Task to carry out
Take the line that contains "0.799 | 13.688 |" as the first line and the last line of the records as the end. Please set down everything in that range exactly.

Task data
• • • • • • •

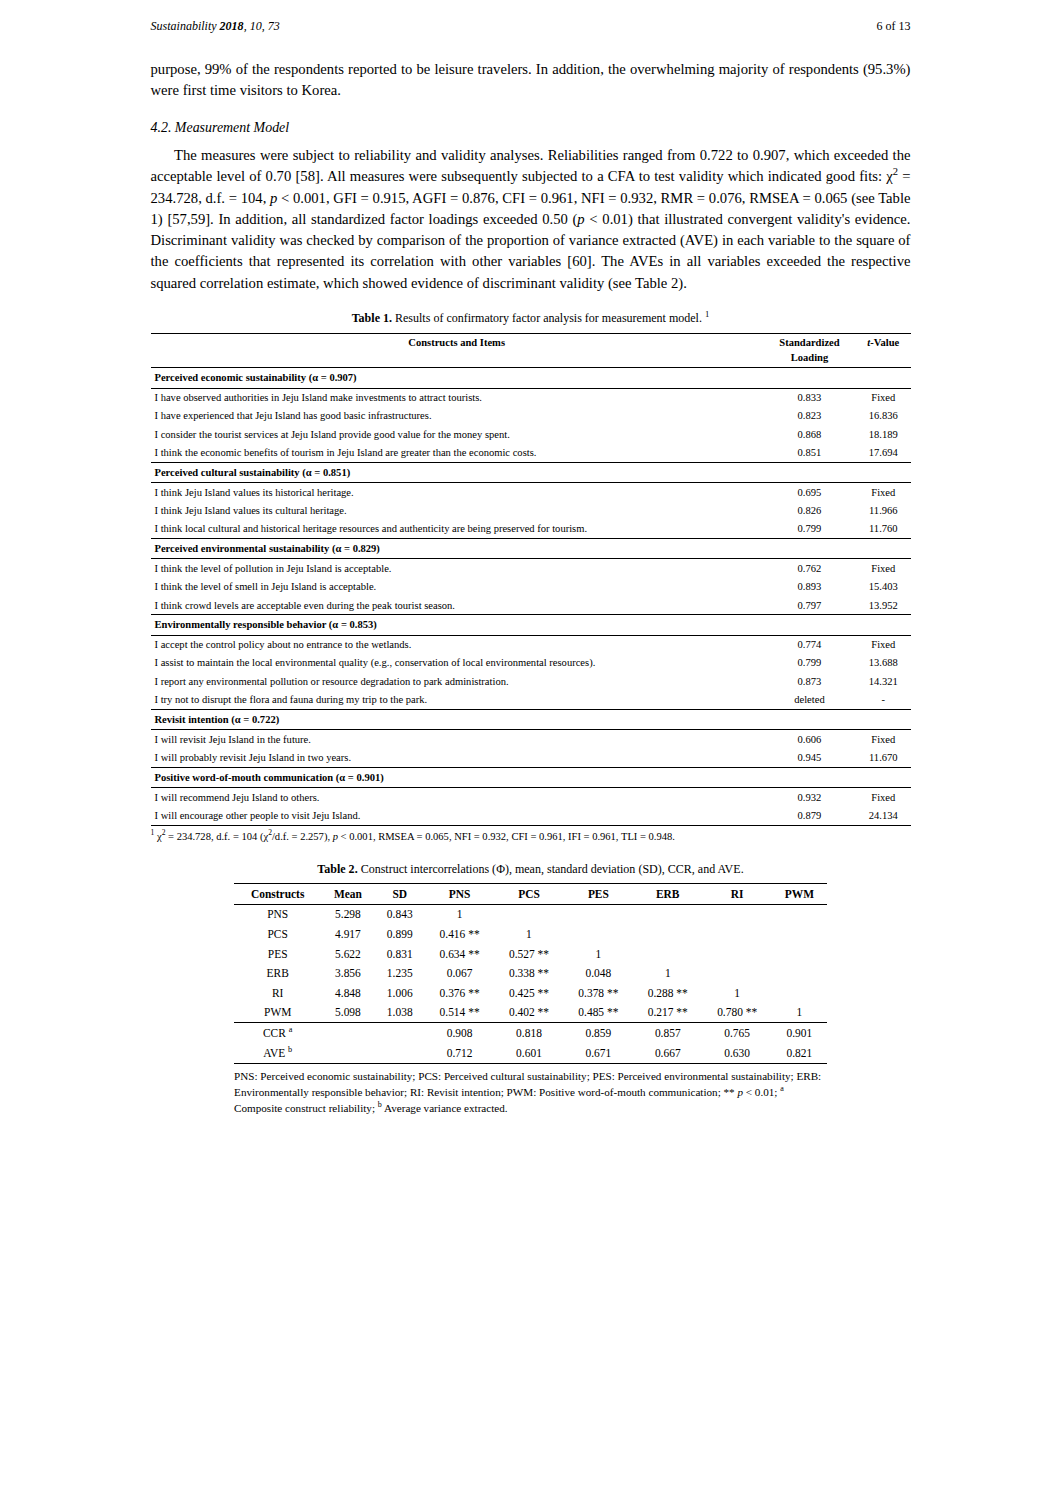Sustainability 2018, 10, 73 6 of 13
purpose, 99% of the respondents reported to be leisure travelers. In addition, the overwhelming majority of respondents (95.3%) were first time visitors to Korea.
4.2. Measurement Model
The measures were subject to reliability and validity analyses. Reliabilities ranged from 0.722 to 0.907, which exceeded the acceptable level of 0.70 [58]. All measures were subsequently subjected to a CFA to test validity which indicated good fits: χ2 = 234.728, d.f. = 104, p < 0.001, GFI = 0.915, AGFI = 0.876, CFI = 0.961, NFI = 0.932, RMR = 0.076, RMSEA = 0.065 (see Table 1) [57,59]. In addition, all standardized factor loadings exceeded 0.50 (p < 0.01) that illustrated convergent validity's evidence. Discriminant validity was checked by comparison of the proportion of variance extracted (AVE) in each variable to the square of the coefficients that represented its correlation with other variables [60]. The AVEs in all variables exceeded the respective squared correlation estimate, which showed evidence of discriminant validity (see Table 2).
Table 1. Results of confirmatory factor analysis for measurement model. 1
| Constructs and Items | Standardized Loading | t -Value |
| --- | --- | --- |
| Perceived economic sustainability ( α = 0.907) | | |
| I have observed authorities in Jeju Island make investments to attract tourists. | 0.833 | Fixed |
| I have experienced that Jeju Island has good basic infrastructures. | 0.823 | 16.836 |
| I consider the tourist services at Jeju Island provide good value for the money spent. | 0.868 | 18.189 |
| I think the economic benefits of tourism in Jeju Island are greater than the economic costs. | 0.851 | 17.694 |
| Perceived cultural sustainability ( α = 0.851) | | |
| I think Jeju Island values its historical heritage. | 0.695 | Fixed |
| I think Jeju Island values its cultural heritage. | 0.826 | 11.966 |
| I think local cultural and historical heritage resources and authenticity are being preserved for tourism. | 0.799 | 11.760 |
| Perceived environmental sustainability ( α = 0.829) | | |
| I think the level of pollution in Jeju Island is acceptable. | 0.762 | Fixed |
| I think the level of smell in Jeju Island is acceptable. | 0.893 | 15.403 |
| I think crowd levels are acceptable even during the peak tourist season. | 0.797 | 13.952 |
| Environmentally responsible behavior ( α = 0.853) | | |
| I accept the control policy about no entrance to the wetlands. | 0.774 | Fixed |
| I assist to maintain the local environmental quality (e.g., conservation of local environmental resources). | 0.799 | 13.688 |
| I report any environmental pollution or resource degradation to park administration. | 0.873 | 14.321 |
| I try not to disrupt the flora and fauna during my trip to the park. | deleted | - |
| Revisit intention ( α = 0.722) | | |
| I will revisit Jeju Island in the future. | 0.606 | Fixed |
| I will probably revisit Jeju Island in two years. | 0.945 | 11.670 |
| Positive word-of-mouth communication ( α = 0.901) | | |
| I will recommend Jeju Island to others. | 0.932 | Fixed |
| I will encourage other people to visit Jeju Island. | 0.879 | 24.134 |
1 χ2 = 234.728, d.f. = 104 (χ2/d.f. = 2.257), p < 0.001, RMSEA = 0.065, NFI = 0.932, CFI = 0.961, IFI = 0.961, TLI = 0.948.
Table 2. Construct intercorrelations (Φ), mean, standard deviation (SD), CCR, and AVE.
| Constructs | Mean | SD | PNS | PCS | PES | ERB | RI | PWM |
| --- | --- | --- | --- | --- | --- | --- | --- | --- |
| PNS | 5.298 | 0.843 | 1 | | | | | |
| PCS | 4.917 | 0.899 | 0.416 ** | 1 | | | | |
| PES | 5.622 | 0.831 | 0.634 ** | 0.527 ** | 1 | | | |
| ERB | 3.856 | 1.235 | 0.067 | 0.338 ** | 0.048 | 1 | | |
| RI | 4.848 | 1.006 | 0.376 ** | 0.425 ** | 0.378 ** | 0.288 ** | 1 | |
| PWM | 5.098 | 1.038 | 0.514 ** | 0.402 ** | 0.485 ** | 0.217 ** | 0.780 ** | 1 |
| CCR a | | | 0.908 | 0.818 | 0.859 | 0.857 | 0.765 | 0.901 |
| AVE b | | | 0.712 | 0.601 | 0.671 | 0.667 | 0.630 | 0.821 |
PNS: Perceived economic sustainability; PCS: Perceived cultural sustainability; PES: Perceived environmental sustainability; ERB: Environmentally responsible behavior; RI: Revisit intention; PWM: Positive word-of-mouth communication; ** p < 0.01; a Composite construct reliability; b Average variance extracted.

• • • • • • •

Response to this exercise
| I assist to maintain the local environmental quality (e.g., conservation of local environmental resources). | 0.799 | 13.688 |
| I report any environmental pollution or resource degradation to park administration. | 0.873 | 14.321 |
| I try not to disrupt the flora and fauna during my trip to the park. | deleted | - |
| Revisit intention ( α = 0.722) | | |
| I will revisit Jeju Island in the future. | 0.606 | Fixed |
| I will probably revisit Jeju Island in two years. | 0.945 | 11.670 |
| Positive word-of-mouth communication ( α = 0.901) | | |
| I will recommend Jeju Island to others. | 0.932 | Fixed |
| I will encourage other people to visit Jeju Island. | 0.879 | 24.134 |
1 χ2 = 234.728, d.f. = 104 (χ2/d.f. = 2.257), p < 0.001, RMSEA = 0.065, NFI = 0.932, CFI = 0.961, IFI = 0.961, TLI = 0.948.
Table 2. Construct intercorrelations (Φ), mean, standard deviation (SD), CCR, and AVE.
| Constructs | Mean | SD | PNS | PCS | PES | ERB | RI | PWM |
| --- | --- | --- | --- | --- | --- | --- | --- | --- |
| PNS | 5.298 | 0.843 | 1 | | | | | |
| PCS | 4.917 | 0.899 | 0.416 ** | 1 | | | | |
| PES | 5.622 | 0.831 | 0.634 ** | 0.527 ** | 1 | | | |
| ERB | 3.856 | 1.235 | 0.067 | 0.338 ** | 0.048 | 1 | | |
| RI | 4.848 | 1.006 | 0.376 ** | 0.425 ** | 0.378 ** | 0.288 ** | 1 | |
| PWM | 5.098 | 1.038 | 0.514 ** | 0.402 ** | 0.485 ** | 0.217 ** | 0.780 ** | 1 |
| CCR a | | | 0.908 | 0.818 | 0.859 | 0.857 | 0.765 | 0.901 |
| AVE b | | | 0.712 | 0.601 | 0.671 | 0.667 | 0.630 | 0.821 |
PNS: Perceived economic sustainability; PCS: Perceived cultural sustainability; PES: Perceived environmental sustainability; ERB: Environmentally responsible behavior; RI: Revisit intention; PWM: Positive word-of-mouth communication; ** p < 0.01; a Composite construct reliability; b Average variance extracted.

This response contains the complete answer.